Final Project
From Data to Decisions: A Reproducible Data Science Investigation with TidyTuesday
This is an INDIVIDUAL project (not a team project).
Project Purpose
This final project assesses your ability to:
- Work with real, messy, open datasets
- Implement the entire data science lifecycle
- Apply:
- Regression
- Classification
- Clustering
- Build reproducible machine learning pipelines
- Write and validate testable, modular Python code
- Interpret results in real-world terms
- Reflect on ethical and societal consequences
- Communicate findings professionally
You will select your own dataset from the TidyTuesday archive, justify your methodological approach, and build a fully reproducible, end-to-end data science investigation.
Repository Structure
.
├── data/ # Your TidyTuesday CSV(s) (EDITABLE)
│ └── your_dataset.csv
│
├── src/
│ ├── ds.py # Main reproducible ML pipeline (YOU WRITE)
│ └── test_ds.py # Unit tests for your pipeline (YOU WRITE)
│
├── proposal.qmd # Project proposal & justification (EDITABLE)
├── index.qmd # Final scientific & ethical report (EDITABLE)
│
├── final_project.qmd # Analysis, EDA, visuals & interpretation (EDITABLE)
│
├── requirements.txt # Reproducible environment (EDITABLE)

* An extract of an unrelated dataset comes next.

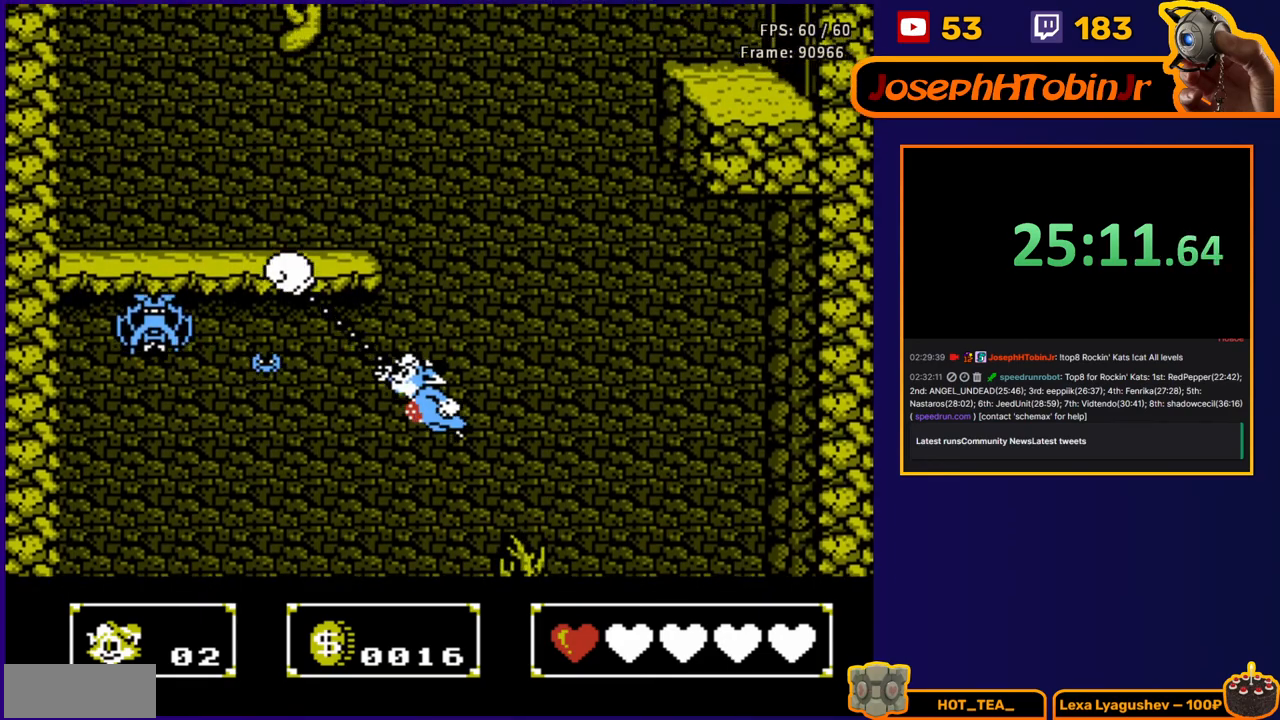
{"buttons": ["B", "DPAD_UP", "DPAD_LEFT"], "events": [[33, "B", "up"], [333, "DPAD_LEFT", "up"], [450, "DPAD_LEFT", "down"], [467, "B", "down"]]}
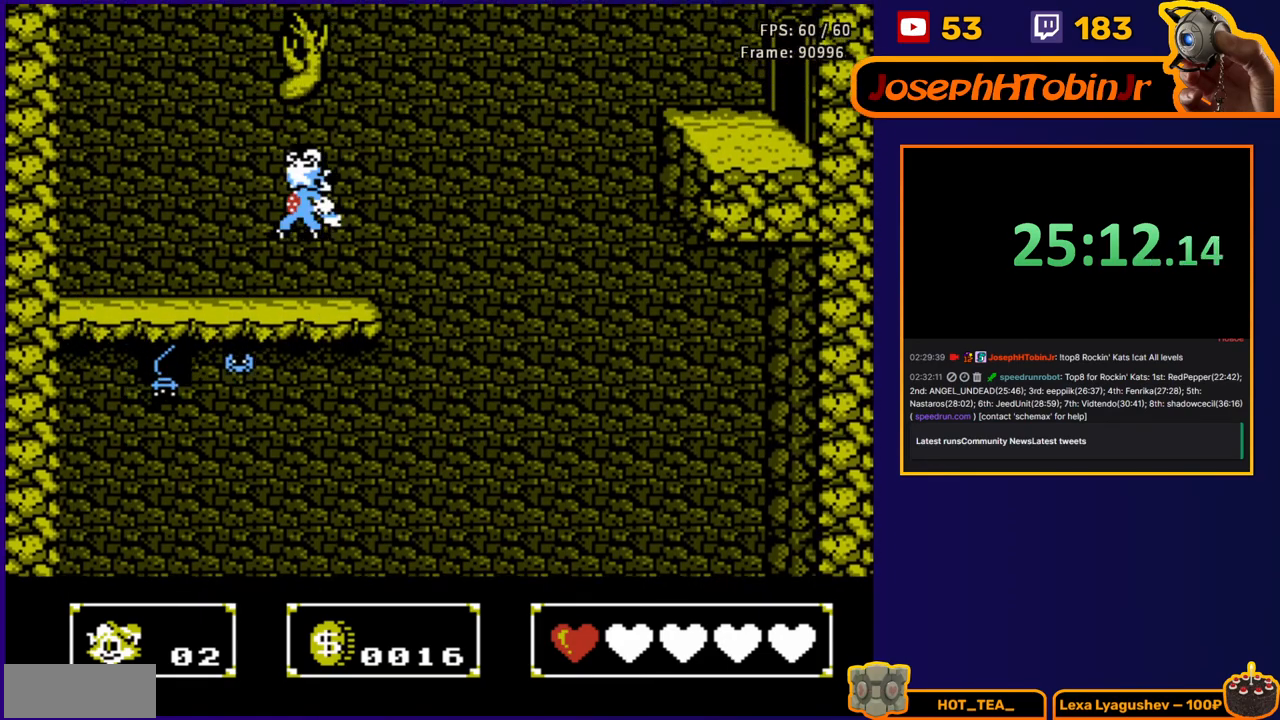
{"buttons": ["DPAD_UP", "DPAD_LEFT"], "events": [[83, "B", "up"], [200, "B", "down"], [317, "B", "up"]]}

├── .gitignore # Prevents junk files from being tracked (EDITABLE)
│
└── README.md # README overview - DO NOT EDIT
Only modify files explicitly marked as editable.
What You Must Deliver
| Component | File | Points |
|---|---|---|
| Dataset Justification | proposal.qmd |
10 |
| Reproducible ML Pipeline | ds.py + test_ds.py |
30 |
| Analysis & Visualization | final_project.qmd |
20 |
| Final Written Report | index.qmd |
15 |
| Final Presentation | Google Slide + Panopto | 15 |
| Peer-review + reflection + Repo Quality | GitHub Issues + repo wide | 5 |
| TOTAL | 100 |
Proposal
(Detailed prompts can be found in - proposal.qmd)

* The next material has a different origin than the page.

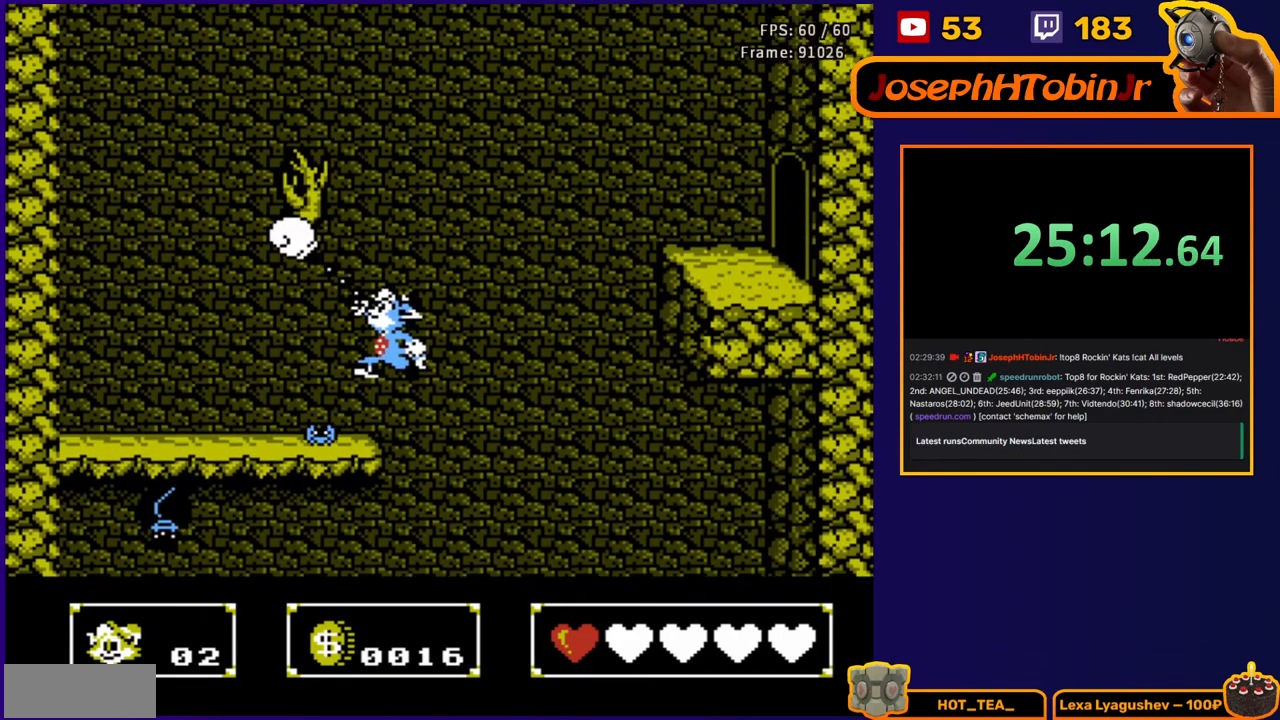
{"buttons": ["DPAD_UP"], "events": [[233, "B", "down"], [383, "B", "up"], [483, "DPAD_LEFT", "up"]]}
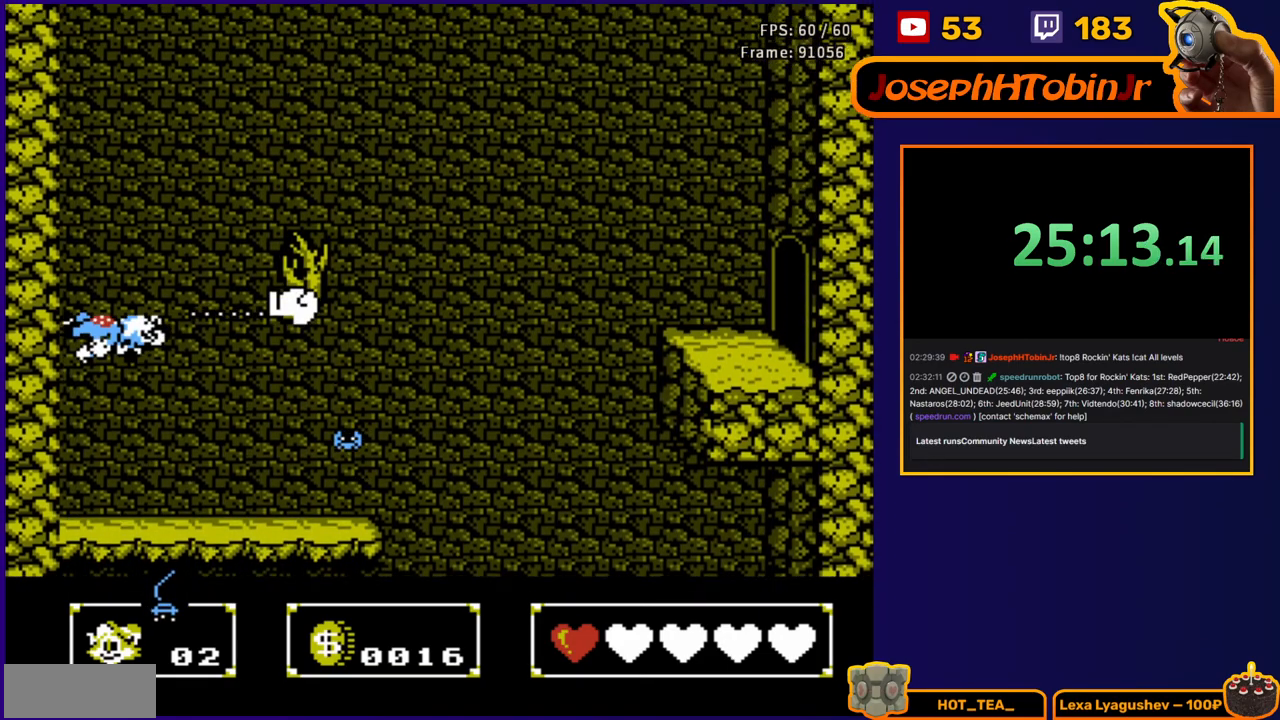
{"buttons": ["DPAD_RIGHT"], "events": [[33, "DPAD_UP", "up"], [200, "DPAD_RIGHT", "down"], [200, "DPAD_UP", "down"], [233, "B", "down"], [317, "B", "up"], [317, "DPAD_UP", "up"]]}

Your proposal should include:
A brief description of your dataset including its provenance, dimensions, etc. (Make sure to load the data and use inline code for some of this information.)
The reason why you chose this dataset.
The two questions you want to answer.
A plan for answering each of the questions including the variables involved, variables to be created (if any), external data to be merged in (if any).
A weekly “plan of attack” outlining your steps to complete your project and including the team member(s) assigned to that task.
This should be in the following form:
Task Name Status Due Priority Summary Low Moderate High Note that this is a living document and should be updated at minimum once a week.
Write-up
(Detailed prompts can be found in - index.qmd)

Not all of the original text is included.